Şanlıurfa’da 15 Mart 2023 tarihinde Metrekareye düşen 180-190 kilogram yağış, kısa sürede kent merkezinden geçen 3 derenin aniden taşmasına yol açmış ve Sel felaketinde Şanlıurfa'da 9 yurttaşımız evlerinde ve 8 yurttaşımız da Abide Kavşağı'nda araçları içinde olmak üzere 17 kişi hayatını kaybetmiş ve 62 kişi yaralanmıştı. Mimarlar Odası Şanlıurfa Şubesi bu acının bir daha yaşanmaması için gerekli tedbirlerin ivedilikle alınmasını istedi.
Bundan tam iki yıl önce, ülke genelinde ve Güneydoğu Anadolu Bölgesi'nde etkili olan sağanak yağışlar, 15 Mart 2023 tarihinde taşkınlara sebep olurken Şanlıurfa ve Adıyaman illerinde yaşamı felce uğratmıştır.

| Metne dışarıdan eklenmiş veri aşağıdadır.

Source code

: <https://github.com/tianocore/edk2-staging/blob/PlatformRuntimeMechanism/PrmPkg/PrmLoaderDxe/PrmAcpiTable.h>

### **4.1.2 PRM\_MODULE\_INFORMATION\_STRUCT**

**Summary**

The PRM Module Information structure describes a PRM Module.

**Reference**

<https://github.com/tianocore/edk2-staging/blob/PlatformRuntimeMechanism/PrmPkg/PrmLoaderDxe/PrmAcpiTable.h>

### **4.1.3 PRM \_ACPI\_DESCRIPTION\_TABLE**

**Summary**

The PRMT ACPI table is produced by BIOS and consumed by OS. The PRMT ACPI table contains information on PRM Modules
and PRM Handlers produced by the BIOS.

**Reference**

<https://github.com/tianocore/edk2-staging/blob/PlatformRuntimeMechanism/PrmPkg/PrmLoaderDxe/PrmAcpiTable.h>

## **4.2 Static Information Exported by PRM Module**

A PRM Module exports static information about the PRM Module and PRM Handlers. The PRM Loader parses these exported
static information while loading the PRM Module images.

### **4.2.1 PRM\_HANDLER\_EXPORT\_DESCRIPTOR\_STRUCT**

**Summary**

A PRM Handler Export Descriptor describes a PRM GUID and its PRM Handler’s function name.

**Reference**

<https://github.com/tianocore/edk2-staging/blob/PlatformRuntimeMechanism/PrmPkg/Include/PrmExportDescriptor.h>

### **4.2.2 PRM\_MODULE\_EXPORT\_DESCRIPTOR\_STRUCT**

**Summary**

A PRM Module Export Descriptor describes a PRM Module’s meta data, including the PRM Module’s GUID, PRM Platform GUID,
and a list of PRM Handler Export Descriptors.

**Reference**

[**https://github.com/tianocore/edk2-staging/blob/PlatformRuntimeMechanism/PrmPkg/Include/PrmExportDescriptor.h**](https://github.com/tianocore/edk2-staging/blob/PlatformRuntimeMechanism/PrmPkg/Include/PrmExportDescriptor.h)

Sel Felaketinin 2. Yıldönümü nedeni ile Mimarlar Odası Şanlıurfa Şubesince yapılan yazılı açıklamada ; Sağanak yağış nedeniyle meydana gelen sel felaketinde; birçok karayolu ulaşıma kapanmış, şehrimizin altyapısı iflas etmiş, bazı mahallelere günlerce elektrik verilememiş, temiz suya ulaşım günlerce sağlanamamıştır. Sellerin, 6 Şubat 2023'te meydana gelen yıkıcı depremden kısa bir süre sonra gerçekleşmesi nedeniyle, evlerine yerleşemeyen depremzedeler etkilenmiş, kurulan birçok çadır ve konteyner su basmış ve depremin verdiği hasarı daha da ağır hale getirmiştir. Kent merkezinde birçok ev ve iş yeri sular altında kalırken, Adıyaman'da 4, Şanlıurfa'da 9 yurttaşımız evlerinde ve 8 yurttaşımız da Abide Kavşağı'nda araçları içinde hayatlarını kaybetmiştir. Toplam 21 vatandaşımızın hayatını kaybettiği bu acı olayda, hayatını kaybedenlere rahmet, kalanlara başsağlığı diliyor, bu acının bir daha yaşanmaması için gerekli tedbirlerin ivedilikle alınmasını istiyoruz.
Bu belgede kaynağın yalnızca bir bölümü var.